Yes. Ignore my first patch. I will work on a solution that supports input and output and gives the user the option to select the preferred unit.
Comment 13 Curtis Gedak 2010-03-22 15:43:03 UTC
Cool.  Having the option of selecting the units is much better than having to settle for one or the other.  :)
Comment 14 Mila Kuchta 2010-09-10 14:53:12 UTC
Furthermore, I would be very nice (and practical) that GParted use the same units (whether it would be bytes, KiB, MiB, GiB, TiB, sectors, cylinders) all over the application (preferably configurable). The current situation of using different units in view/edit operations is somewhat confusing and forces people like me (who likes to have partition sizes rounded) to have calculator at hand.

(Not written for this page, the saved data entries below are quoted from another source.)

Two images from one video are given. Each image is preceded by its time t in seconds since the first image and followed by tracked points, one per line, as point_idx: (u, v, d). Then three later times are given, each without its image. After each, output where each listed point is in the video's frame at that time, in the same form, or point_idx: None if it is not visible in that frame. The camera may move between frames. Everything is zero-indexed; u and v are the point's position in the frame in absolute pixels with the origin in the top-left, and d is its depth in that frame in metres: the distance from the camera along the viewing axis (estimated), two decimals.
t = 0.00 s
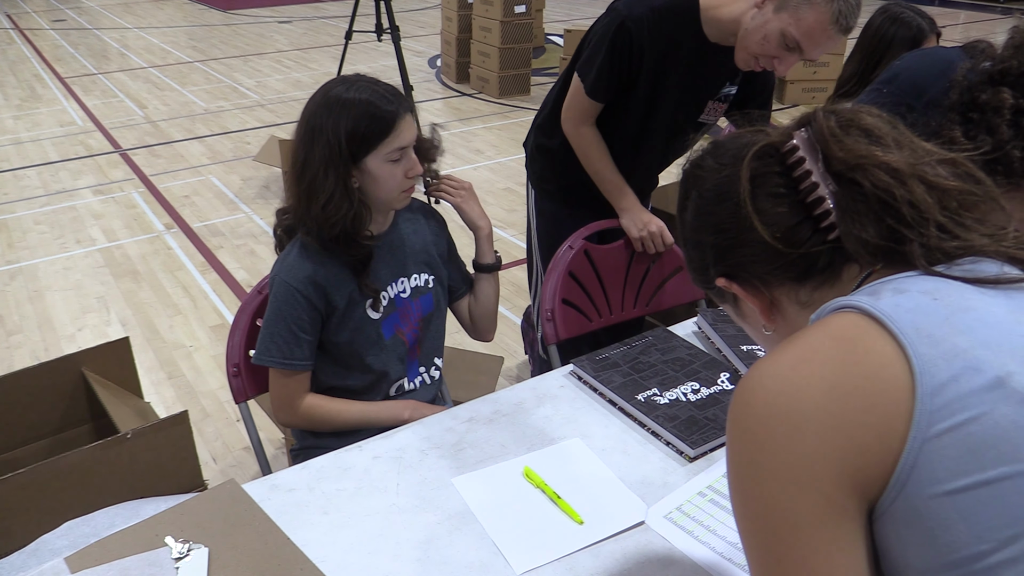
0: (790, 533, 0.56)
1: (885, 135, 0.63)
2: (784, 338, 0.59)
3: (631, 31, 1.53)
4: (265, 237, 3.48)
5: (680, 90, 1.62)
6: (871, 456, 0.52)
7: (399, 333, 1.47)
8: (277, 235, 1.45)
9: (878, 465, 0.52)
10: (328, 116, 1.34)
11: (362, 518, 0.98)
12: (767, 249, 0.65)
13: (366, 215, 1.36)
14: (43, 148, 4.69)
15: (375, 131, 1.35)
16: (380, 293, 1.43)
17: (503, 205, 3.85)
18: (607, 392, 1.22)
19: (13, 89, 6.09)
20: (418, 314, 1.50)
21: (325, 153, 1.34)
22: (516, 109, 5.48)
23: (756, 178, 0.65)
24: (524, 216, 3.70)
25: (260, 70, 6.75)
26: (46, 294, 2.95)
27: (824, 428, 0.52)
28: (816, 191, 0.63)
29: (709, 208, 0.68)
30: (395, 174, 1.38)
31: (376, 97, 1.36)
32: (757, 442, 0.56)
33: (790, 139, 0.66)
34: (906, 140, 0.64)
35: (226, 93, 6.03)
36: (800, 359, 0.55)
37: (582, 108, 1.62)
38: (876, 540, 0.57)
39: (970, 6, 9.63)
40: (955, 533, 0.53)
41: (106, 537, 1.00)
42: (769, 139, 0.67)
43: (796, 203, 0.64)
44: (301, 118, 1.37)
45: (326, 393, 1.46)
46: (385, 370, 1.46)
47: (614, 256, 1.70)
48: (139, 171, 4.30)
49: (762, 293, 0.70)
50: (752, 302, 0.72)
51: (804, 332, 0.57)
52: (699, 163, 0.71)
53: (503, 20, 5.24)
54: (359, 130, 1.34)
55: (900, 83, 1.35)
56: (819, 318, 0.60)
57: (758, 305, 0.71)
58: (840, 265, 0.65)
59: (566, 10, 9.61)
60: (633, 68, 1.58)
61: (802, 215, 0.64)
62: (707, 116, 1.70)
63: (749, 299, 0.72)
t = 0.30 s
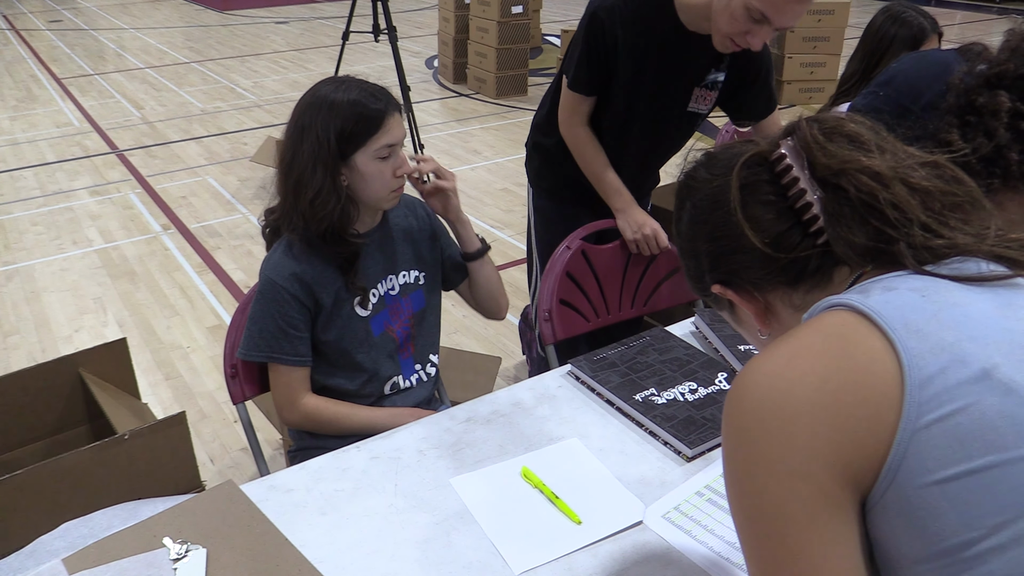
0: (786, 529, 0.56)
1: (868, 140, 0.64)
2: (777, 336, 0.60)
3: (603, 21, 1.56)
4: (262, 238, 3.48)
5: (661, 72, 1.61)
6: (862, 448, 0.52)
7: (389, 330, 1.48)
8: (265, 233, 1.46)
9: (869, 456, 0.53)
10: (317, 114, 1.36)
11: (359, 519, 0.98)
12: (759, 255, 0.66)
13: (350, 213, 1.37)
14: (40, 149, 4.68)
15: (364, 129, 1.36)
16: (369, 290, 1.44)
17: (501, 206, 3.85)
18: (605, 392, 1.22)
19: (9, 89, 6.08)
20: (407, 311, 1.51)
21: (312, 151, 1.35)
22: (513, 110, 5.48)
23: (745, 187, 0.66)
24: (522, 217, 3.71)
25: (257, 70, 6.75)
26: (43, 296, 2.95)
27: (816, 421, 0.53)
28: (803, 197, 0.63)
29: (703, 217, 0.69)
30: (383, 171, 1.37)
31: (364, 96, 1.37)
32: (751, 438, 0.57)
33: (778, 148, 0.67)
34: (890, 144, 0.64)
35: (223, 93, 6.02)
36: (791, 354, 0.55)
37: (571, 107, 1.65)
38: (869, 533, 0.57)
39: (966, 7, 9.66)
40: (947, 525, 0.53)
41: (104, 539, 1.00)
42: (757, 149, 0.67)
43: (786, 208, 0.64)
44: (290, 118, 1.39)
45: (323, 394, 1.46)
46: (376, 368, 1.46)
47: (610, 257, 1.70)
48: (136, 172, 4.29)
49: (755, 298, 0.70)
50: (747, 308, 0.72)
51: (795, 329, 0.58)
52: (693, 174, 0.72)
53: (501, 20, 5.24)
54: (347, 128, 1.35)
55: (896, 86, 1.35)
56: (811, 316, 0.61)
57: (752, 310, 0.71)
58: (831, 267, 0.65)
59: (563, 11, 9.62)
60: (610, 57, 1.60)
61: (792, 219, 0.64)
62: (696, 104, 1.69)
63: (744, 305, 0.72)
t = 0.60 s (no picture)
0: (783, 528, 0.56)
1: (858, 140, 0.65)
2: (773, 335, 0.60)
3: (572, 19, 1.60)
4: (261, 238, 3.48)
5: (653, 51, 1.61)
6: (857, 445, 0.53)
7: (389, 326, 1.48)
8: (265, 235, 1.46)
9: (865, 453, 0.53)
10: (320, 115, 1.36)
11: (359, 519, 0.98)
12: (752, 254, 0.66)
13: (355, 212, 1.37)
14: (38, 149, 4.68)
15: (367, 129, 1.36)
16: (369, 288, 1.44)
17: (499, 206, 3.85)
18: (603, 392, 1.22)
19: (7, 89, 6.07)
20: (406, 306, 1.51)
21: (316, 150, 1.35)
22: (512, 110, 5.48)
23: (737, 186, 0.66)
24: (520, 217, 3.71)
25: (255, 70, 6.74)
26: (40, 296, 2.94)
27: (812, 418, 0.53)
28: (795, 195, 0.63)
29: (695, 216, 0.69)
30: (386, 171, 1.38)
31: (368, 96, 1.38)
32: (747, 436, 0.57)
33: (769, 148, 0.67)
34: (879, 144, 0.65)
35: (221, 93, 6.02)
36: (787, 353, 0.55)
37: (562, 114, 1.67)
38: (866, 529, 0.57)
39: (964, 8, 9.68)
40: (941, 521, 0.53)
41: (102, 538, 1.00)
42: (749, 148, 0.67)
43: (779, 207, 0.64)
44: (294, 119, 1.39)
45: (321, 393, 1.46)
46: (374, 364, 1.46)
47: (608, 256, 1.70)
48: (134, 172, 4.29)
49: (748, 296, 0.70)
50: (739, 307, 0.72)
51: (790, 328, 0.58)
52: (686, 174, 0.72)
53: (499, 21, 5.25)
54: (350, 128, 1.35)
55: (893, 87, 1.36)
56: (805, 315, 0.61)
57: (746, 308, 0.71)
58: (823, 266, 0.65)
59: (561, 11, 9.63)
60: (592, 50, 1.61)
61: (784, 218, 0.64)
62: (692, 67, 1.68)
63: (736, 303, 0.72)
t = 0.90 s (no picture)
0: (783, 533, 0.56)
1: (866, 140, 0.64)
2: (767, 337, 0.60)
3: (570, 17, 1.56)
4: (259, 239, 3.48)
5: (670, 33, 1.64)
6: (857, 446, 0.53)
7: (391, 326, 1.48)
8: (266, 235, 1.46)
9: (864, 454, 0.53)
10: (322, 118, 1.36)
11: (359, 519, 0.99)
12: (747, 243, 0.65)
13: (357, 215, 1.38)
14: (36, 150, 4.68)
15: (369, 133, 1.36)
16: (371, 289, 1.44)
17: (498, 207, 3.85)
18: (602, 393, 1.23)
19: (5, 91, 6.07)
20: (407, 306, 1.51)
21: (319, 153, 1.35)
22: (510, 111, 5.48)
23: (740, 170, 0.64)
24: (519, 218, 3.71)
25: (253, 71, 6.74)
26: (39, 297, 2.94)
27: (810, 420, 0.53)
28: (796, 187, 0.63)
29: (694, 196, 0.67)
30: (388, 176, 1.38)
31: (370, 100, 1.38)
32: (745, 439, 0.57)
33: (776, 135, 0.65)
34: (885, 145, 0.65)
35: (219, 94, 6.02)
36: (785, 355, 0.55)
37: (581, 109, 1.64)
38: (863, 532, 0.57)
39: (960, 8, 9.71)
40: (938, 523, 0.53)
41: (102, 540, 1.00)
42: (754, 133, 0.66)
43: (780, 196, 0.63)
44: (296, 122, 1.39)
45: (320, 394, 1.46)
46: (374, 364, 1.47)
47: (608, 256, 1.70)
48: (132, 173, 4.29)
49: (738, 281, 0.69)
50: (730, 290, 0.71)
51: (785, 330, 0.58)
52: (688, 149, 0.70)
53: (497, 22, 5.25)
54: (352, 132, 1.35)
55: (888, 91, 1.36)
56: (801, 315, 0.61)
57: (736, 293, 0.71)
58: (819, 260, 0.65)
59: (559, 12, 9.64)
60: (614, 48, 1.59)
61: (784, 209, 0.63)
62: (691, 36, 1.68)
63: (728, 287, 0.71)
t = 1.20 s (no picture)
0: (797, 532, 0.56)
1: (917, 93, 0.59)
2: (776, 323, 0.59)
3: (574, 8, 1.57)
4: (258, 241, 3.48)
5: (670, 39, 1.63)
6: (877, 449, 0.53)
7: (390, 329, 1.47)
8: (264, 238, 1.46)
9: (883, 457, 0.53)
10: (318, 121, 1.36)
11: (357, 520, 0.99)
12: (761, 174, 0.61)
13: (357, 219, 1.38)
14: (34, 151, 4.68)
15: (366, 136, 1.36)
16: (371, 291, 1.44)
17: (496, 208, 3.84)
18: (601, 394, 1.23)
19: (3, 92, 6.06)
20: (407, 309, 1.51)
21: (315, 159, 1.35)
22: (508, 112, 5.48)
23: (771, 96, 0.60)
24: (517, 219, 3.71)
25: (251, 73, 6.74)
26: (37, 299, 2.94)
27: (831, 421, 0.52)
28: (826, 127, 0.59)
29: (713, 114, 0.63)
30: (386, 179, 1.39)
31: (365, 103, 1.37)
32: (757, 435, 0.56)
33: (818, 66, 0.61)
34: (935, 101, 0.60)
35: (217, 96, 6.01)
36: (801, 350, 0.54)
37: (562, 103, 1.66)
38: (873, 531, 0.58)
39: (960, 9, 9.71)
40: (952, 527, 0.54)
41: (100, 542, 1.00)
42: (794, 57, 0.60)
43: (806, 135, 0.60)
44: (290, 125, 1.38)
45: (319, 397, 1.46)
46: (373, 367, 1.46)
47: (607, 257, 1.70)
48: (130, 174, 4.29)
49: (741, 213, 0.66)
50: (732, 222, 0.68)
51: (797, 317, 0.57)
52: (716, 59, 0.64)
53: (496, 23, 5.25)
54: (349, 135, 1.35)
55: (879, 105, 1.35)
56: (809, 298, 0.60)
57: (737, 226, 0.67)
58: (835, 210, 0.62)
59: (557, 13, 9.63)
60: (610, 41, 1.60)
61: (808, 148, 0.60)
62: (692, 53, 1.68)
63: (730, 217, 0.67)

Comment 15 André Klapper 2020-11-13 10:41:30 UTC
bugzilla.gnome.org is being replaced by gitlab.gnome.org. We are closing all old bug reports and feature requests in GNOME Bugzilla which have not seen updates for a long time.

If you still use gparted and if you still see this bug / want this feature in a recent and currently supported version, then please feel free to report it at
https://gitlab.gnome.org/GNOME/gparted/-/issues/
by following the guidelines at
https://wiki.gnome.org/Community/GettingInTouch/BugReportingGuidelines

Thank you for creating this report and we are sorry it could not be implemented so far (volunteer workforce and time is limited).